La casa de los abuelos era oscura. Oscura y fría, no fresca,
fría.
O al menos eso me parecía a mí, además era silenciosa… y
oscura y fría.
Mi madre se zafaba de mí unos días en verano, con el pretexto
de que me sentaría divinamente el aire del pueblo.
Mis llantos inconsolables conmovían al cielo, pero no a mi madre, así solo me quedaba contar los días para la vuelta.

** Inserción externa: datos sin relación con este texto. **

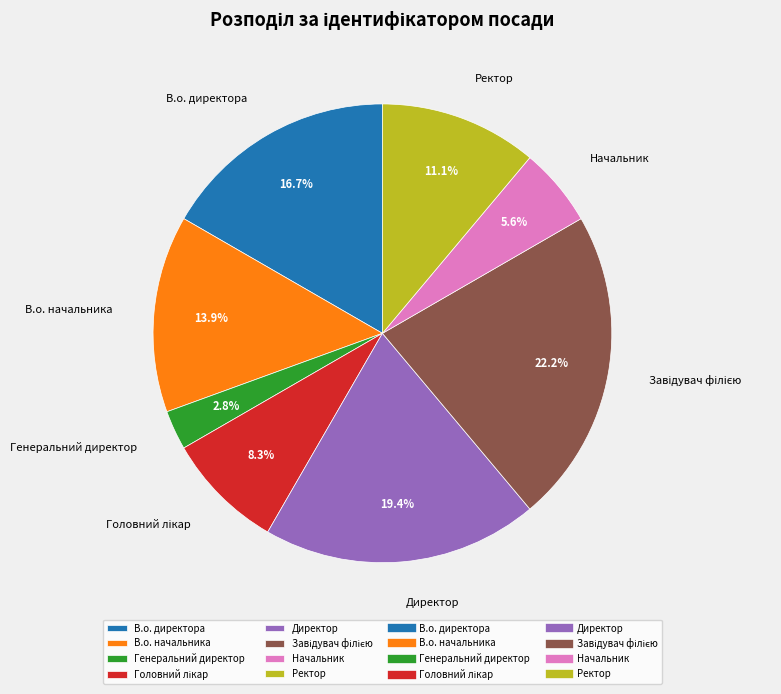

Approximately how many times larger is the value at Директор compared to В.о. директора?

1.2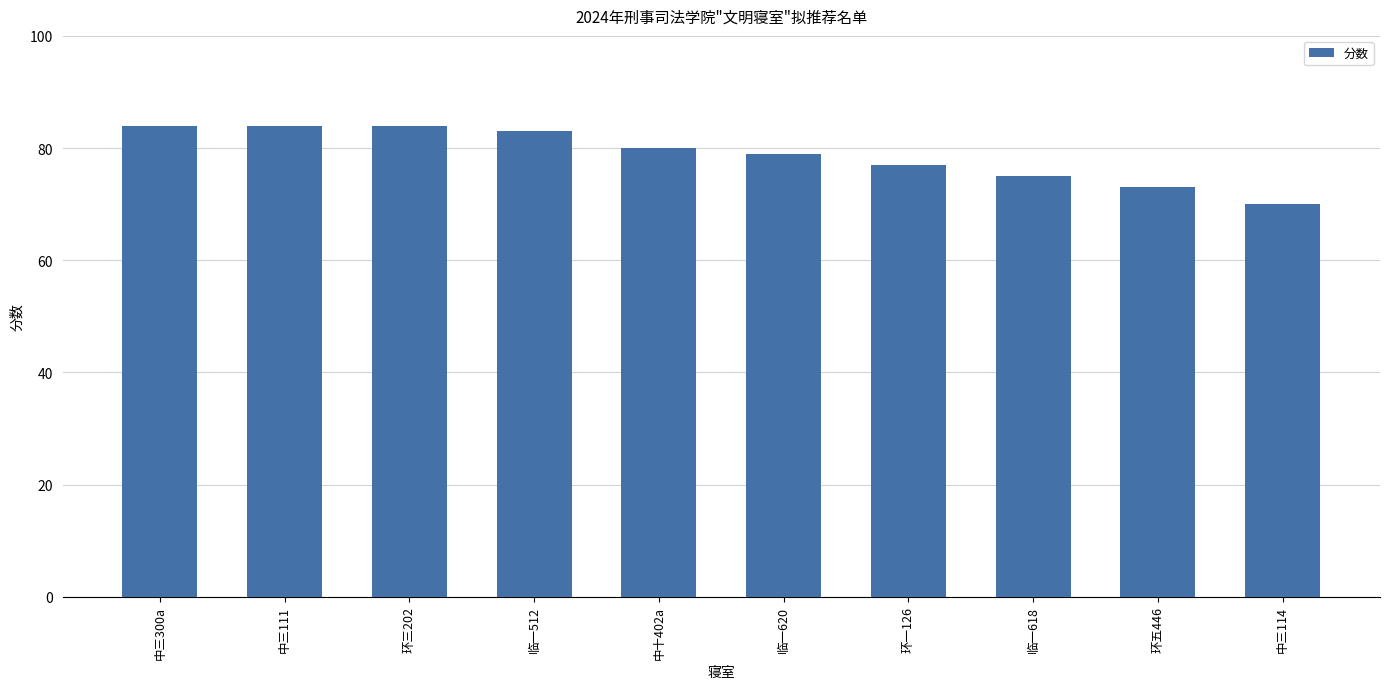

Which category has the lowest value across all series?

中三114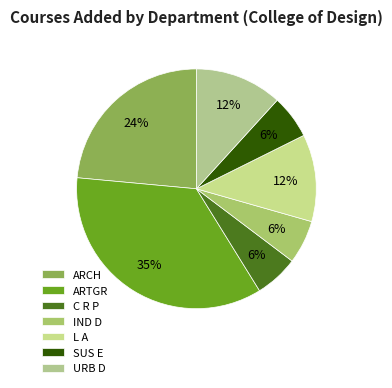

The L A slice represents 12% of the pie. True or false?

True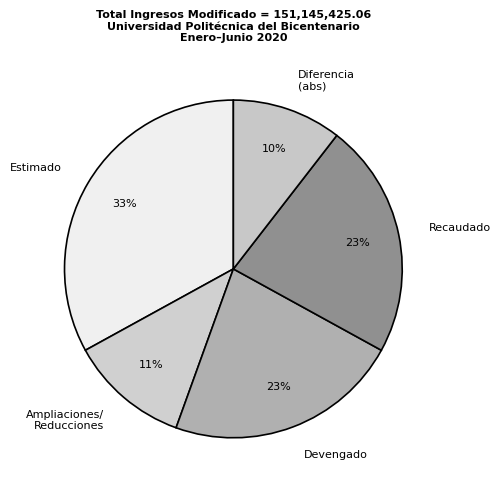

To the nearest percent, what is the combined percentage of Diferencia (abs) and Recaudado?

33%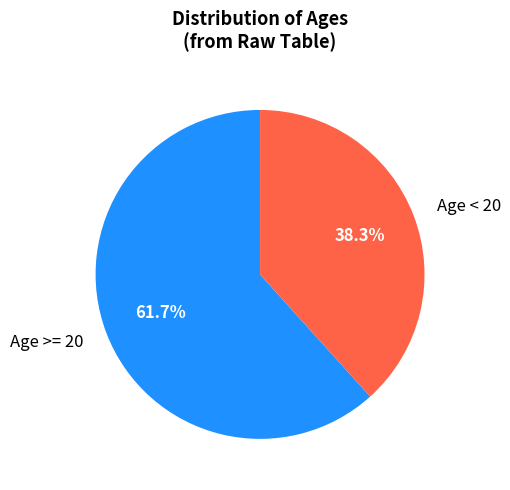

What percentage do Age >= 20 and Age < 20 together represent?

100.0%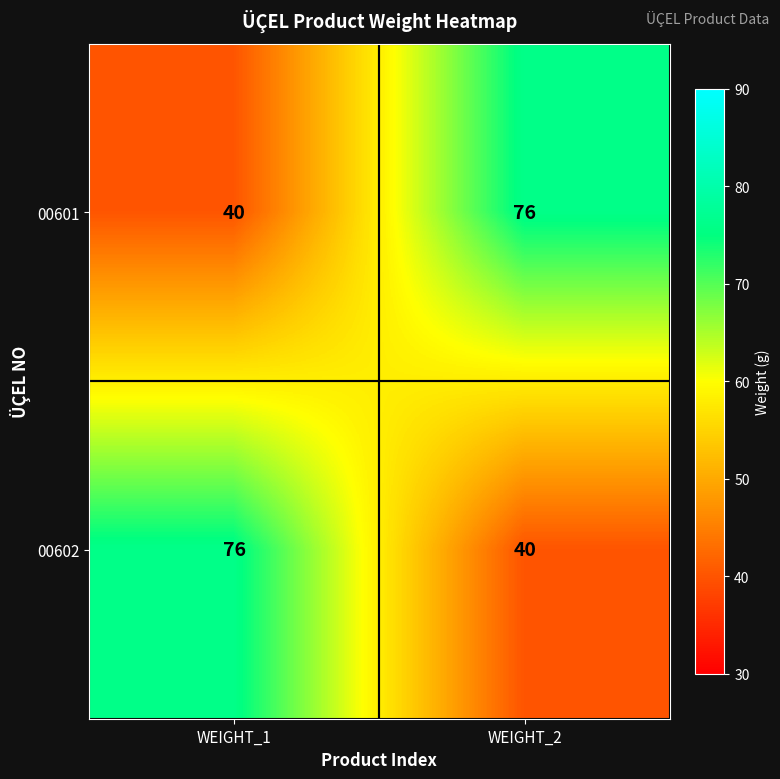

What is the spread (max minus min) of values at WEIGHT_2?

36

Una tarde de febrero mamá me contó que el abuelo se había
ido al cielo, con las nubes, los ángeles y esas cosas que se supone que hay en
el cielo.
Pensé, en mi ingenuidad, que eso terminaría con mis “vacaciones
rurales” pero no, el julio siguiente volvió a la carga, así que, resignada me
preparé para la partida.
Desde la puerta ya noté algo raro, olía a bizcocho ¡vaya
sorpresa!
Pero no era el único cambio, la abuela salió a darme un
abrazo y llevaba un vestido nuevo…como lo oyen… nueeeevo.
Desde entonces pude jugar al balón en el patio, invitar a
mis amigos a merendar, incluso ir a la poza en bici.
Seguro que el abuelo era un buen hombre, seguro que hizo muy feliz a la abuela y
posiblemente me quería a su manera. O no.